When sociopath and her enabling accomplice said they’d be willing to sit down in a “Godfather” -like scene of intimidation and extortion to discuss times and dates when they would allow me access to my own lawful space, and access to my legal, personal possessions my only response was “I don’t negotiate with terrorists.”
When sociopath announced she would use the police to watch over me during which times she would allow me to retrieve my belongings, the police said “She actually has it backwards. If you need our protection from her since she is clearly committing a crime, call us. You don’t need our permission to change out an illegal lock and enter into your own home.” In other words, “drill baby drill.” (I apologize for continuing to quote Republicans.)
We have all heard the same sob story ad nauseum of the unfeeling tech bro coming in and dumping millions of dollars into the coffers of greedy San Francisco landlords who illegally displace people out of their homes. This is not that story.
This is the story of a weak, manipulative, calculated sociopath, a narcissist so desperate to have a home she is willing to commit a criminal offense and put an innocent chronically disabled person in imminent danger to do so.

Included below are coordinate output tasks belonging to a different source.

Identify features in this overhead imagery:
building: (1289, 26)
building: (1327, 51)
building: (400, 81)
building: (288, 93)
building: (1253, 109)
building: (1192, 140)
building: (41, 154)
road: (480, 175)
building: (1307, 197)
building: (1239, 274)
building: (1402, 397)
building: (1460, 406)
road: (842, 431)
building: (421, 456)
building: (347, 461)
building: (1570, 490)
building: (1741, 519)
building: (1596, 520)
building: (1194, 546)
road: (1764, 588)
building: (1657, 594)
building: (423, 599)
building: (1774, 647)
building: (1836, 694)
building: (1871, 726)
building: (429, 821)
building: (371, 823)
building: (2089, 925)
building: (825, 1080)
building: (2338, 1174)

These are the types of scenarios San Francisco creates by celebrating the billions of dollars infused into our communities, rather than protecting the communities themselves, which leaves the most vulnerable among us either victimized by power-wielding law manipulating money makers, or victimized by the sociopaths, such as this one, who live in constant fight or flight mode and live in a state of constant extreme desperation to have some semblance of stability. The threat of homelessness is an ever present panic that grips their every moment.

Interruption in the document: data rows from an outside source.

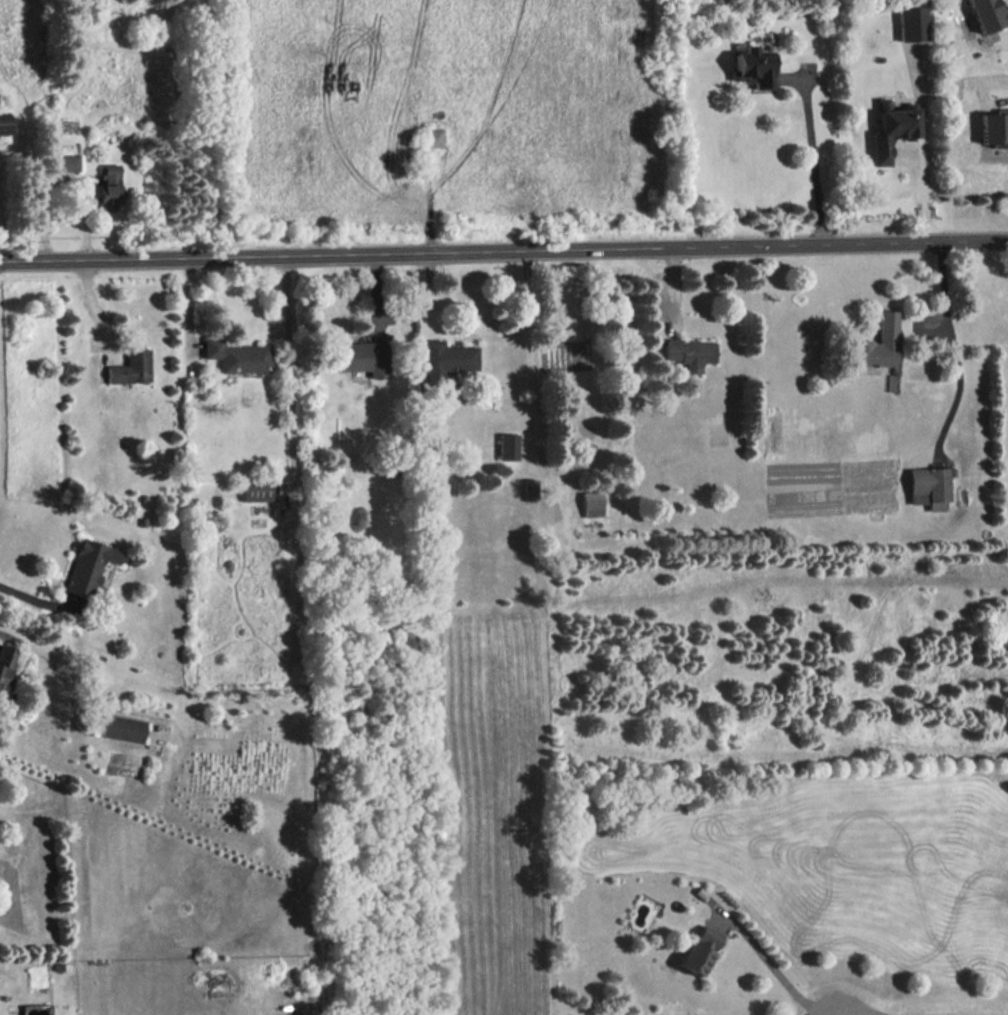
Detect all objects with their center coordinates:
building: (988, 14)
building: (911, 22)
road: (474, 66)
building: (752, 66)
building: (2, 122)
building: (994, 127)
building: (890, 130)
building: (433, 136)
building: (66, 162)
road: (815, 168)
building: (108, 185)
road: (925, 192)
road: (504, 252)
building: (877, 343)
road: (952, 348)
building: (689, 352)
building: (237, 355)
building: (362, 356)
building: (447, 358)
building: (131, 366)
building: (507, 445)
building: (930, 486)
building: (530, 488)
building: (256, 489)
building: (591, 503)
building: (89, 566)
road: (35, 601)
building: (5, 664)
building: (124, 727)
building: (698, 950)
road: (773, 966)

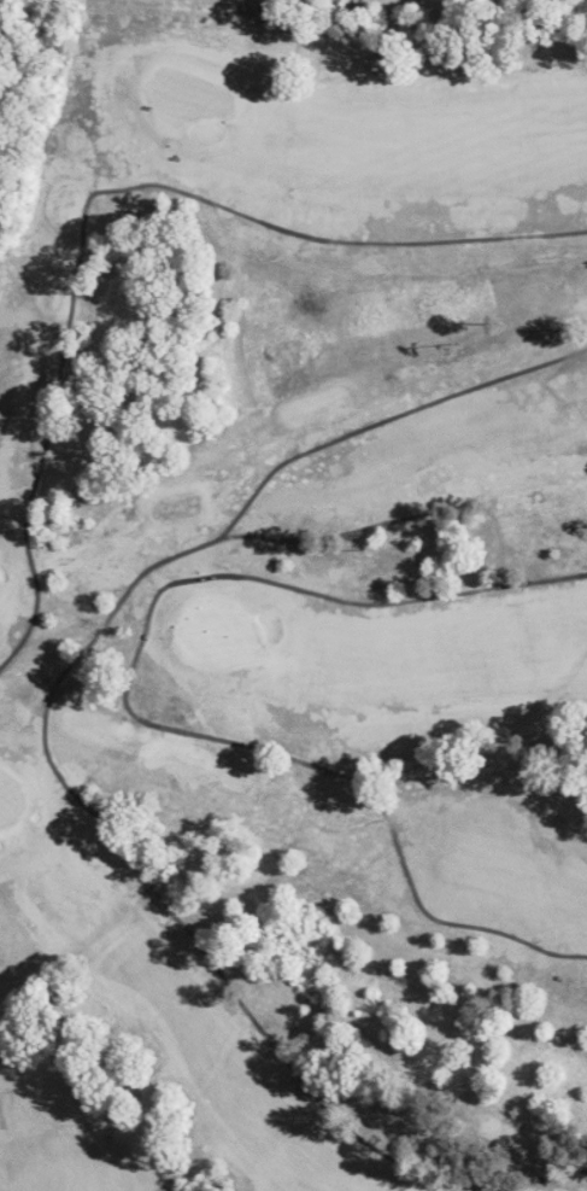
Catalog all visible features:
road: (97, 191)
road: (386, 418)
park: (292, 601)
road: (128, 708)
road: (110, 826)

San Francisco’s resources are overburdened. The measures to which I have gone to have to help myself, the hoops which I have had to jump through, the complicated system which I have had to navigate blindly, are designed to discourage people from standing up for themselves and seek justice when a crime has been committed against them.
But one thing I have learned in this process is that all of the agencies within the City have one thing in common with me: they are aware of the nature of the sociopaths that walk among us in San Francisco. And our singular agenda is the same: to expose them and flush them. Even if it means that by exposing them, it may cause us great harm. To expose a narcissistic sociopath is to put yourself at great risk. I don’t recommend it. But, I don’t recommend living in fear either.
Sociopaths are only empowered and enabled when they control you through fear.